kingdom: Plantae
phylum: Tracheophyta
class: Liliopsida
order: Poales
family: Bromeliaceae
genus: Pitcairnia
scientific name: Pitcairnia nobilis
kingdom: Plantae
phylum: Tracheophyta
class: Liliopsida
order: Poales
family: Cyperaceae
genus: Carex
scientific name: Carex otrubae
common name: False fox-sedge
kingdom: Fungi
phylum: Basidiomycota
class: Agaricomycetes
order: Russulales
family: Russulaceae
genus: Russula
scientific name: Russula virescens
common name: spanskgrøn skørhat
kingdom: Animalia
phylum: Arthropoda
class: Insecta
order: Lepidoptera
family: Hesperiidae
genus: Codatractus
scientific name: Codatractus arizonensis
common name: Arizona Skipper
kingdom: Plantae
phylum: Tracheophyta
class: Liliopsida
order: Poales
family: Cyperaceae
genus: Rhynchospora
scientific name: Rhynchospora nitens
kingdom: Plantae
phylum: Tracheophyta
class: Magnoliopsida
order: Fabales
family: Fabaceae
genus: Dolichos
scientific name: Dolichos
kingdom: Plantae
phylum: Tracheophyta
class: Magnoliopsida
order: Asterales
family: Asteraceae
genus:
================
- AIM OF THE EXERCISE -
Reproduce the lines above for every item, character for character.

- WRITTEN REPLY -
kingdom: Plantae
phylum: Tracheophyta
class: Liliopsida
order: Poales
family: Bromeliaceae
genus: Pitcairnia
scientific name: Pitcairnia nobilis
kingdom: Plantae
phylum: Tracheophyta
class: Liliopsida
order: Poales
family: Cyperaceae
genus: Carex
scientific name: Carex otrubae
common name: False fox-sedge
kingdom: Fungi
phylum: Basidiomycota
class: Agaricomycetes
order: Russulales
family: Russulaceae
genus: Russula
scientific name: Russula virescens
common name: spanskgrøn skørhat
kingdom: Animalia
phylum: Arthropoda
class: Insecta
order: Lepidoptera
family: Hesperiidae
genus: Codatractus
scientific name: Codatractus arizonensis
common name: Arizona Skipper
kingdom: Plantae
phylum: Tracheophyta
class: Liliopsida
order: Poales
family: Cyperaceae
genus: Rhynchospora
scientific name: Rhynchospora nitens
kingdom: Plantae
phylum: Tracheophyta
class: Magnoliopsida
order: Fabales
family: Fabaceae
genus: Dolichos
scientific name: Dolichos
kingdom: Plantae
phylum: Tracheophyta
class: Magnoliopsida
order: Asterales
family: Asteraceae
genus:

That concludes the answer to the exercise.